Текст для чтения
#####
Моя бабушка по материнской линии была из Вязьмы, урожденная Батенина. Ее брат Виктор Николаевич Батенин — филолог, закончивший Московский университет. В годы Первой мировой войны он пошел на фронт, стал военным, в революционное время примкнул к красным. В результате он дослужился до комбрига и преподавал в Военной академии, где занимал должность заведующего кафедрой тактического мастерства. У него учился И.С. Конев и некоторые наши знаменитые полководцы. Но в 1938 году он был репрессирован. Его объявили участником так называемого «военно-фашистского заговора Тухачевского» и расстреляли в 1940 г. Дело было полностью сфабриковано, притом крайне грубо. Реабилитирован в 1953 г. Что самое интересное, его сын тоже пошел в военные, учился в Киевском артиллерийском училище, куда его помог пристроить Конев. Причем уже после расстрела Виктора Николаевича его жене, оставшейся без средств к существованию, стали неожиданно приходить денежные переводы. Она поинтересовалась на почте, от кого поступают деньги, ей ответили, что «от некой гражданки Коневой». Сын Виктора Николаевича, Гелий Викторович, получил военное образование, стал полковником Генштаба, затем генерал-майором, командиром дивизиона ракет стратегического назначения, главным военным советником Министерства обороны СССР по вопросам контроля за ядерными вооружениями.

Подводя итог, можно сказать, что семейная память мне известна до рубежа XVIII–XIX вв.


М.А.: Расскажите, пожалуйста, о Вашей семье. Кто на Вас в семье оказался влияние, что Вы решили стать историком?


А.С.: Папа у меня журналист-американист. Кончил в свое время институт иностранных языков. Работал в Агентстве печати «Новости», благодаря чему у нас дома была интересная зарубежная литература, да и коллеги отца приходили. Мать была известным востоковедом-индологом, профессором Института стран Азии и Африки при МГУ, специалистом по средневековой индийской религии. Она закончила восточное отделение истфака Московского университета.
#####
Цель задания
Какую должность занимал Виктор Николаевич Батенин в Военной академии, если верить тексту? Строки после текста для работы не понадобятся.

Выдержка из данных
#####
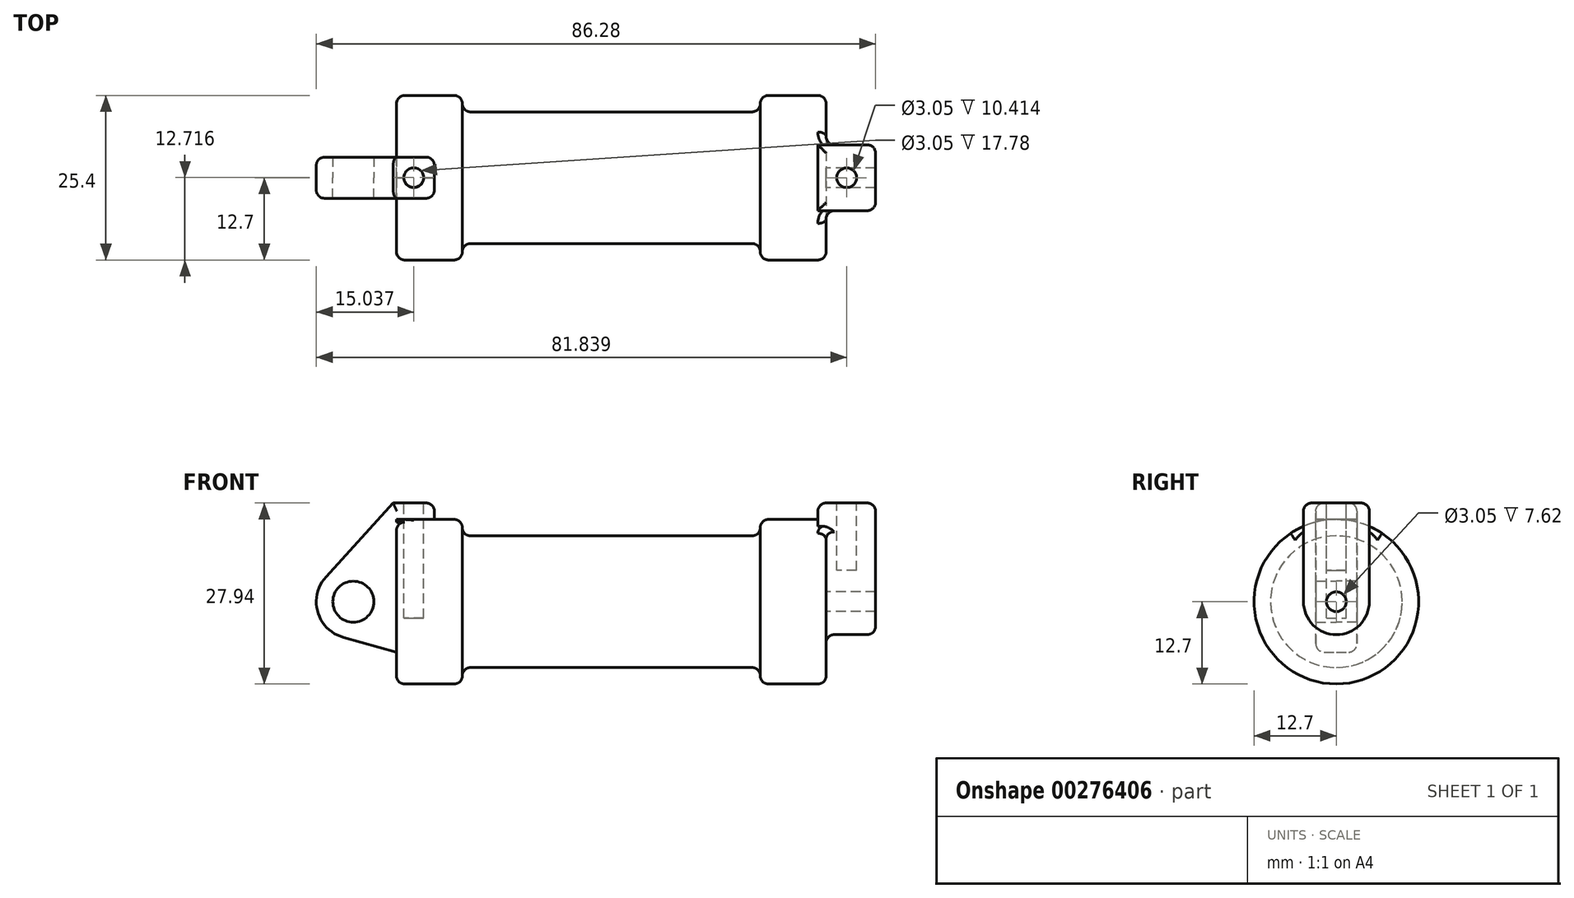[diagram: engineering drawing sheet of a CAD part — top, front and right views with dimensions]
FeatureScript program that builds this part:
#####
Правильный ответ
Он был заведующим кафедрой тактического мастерства.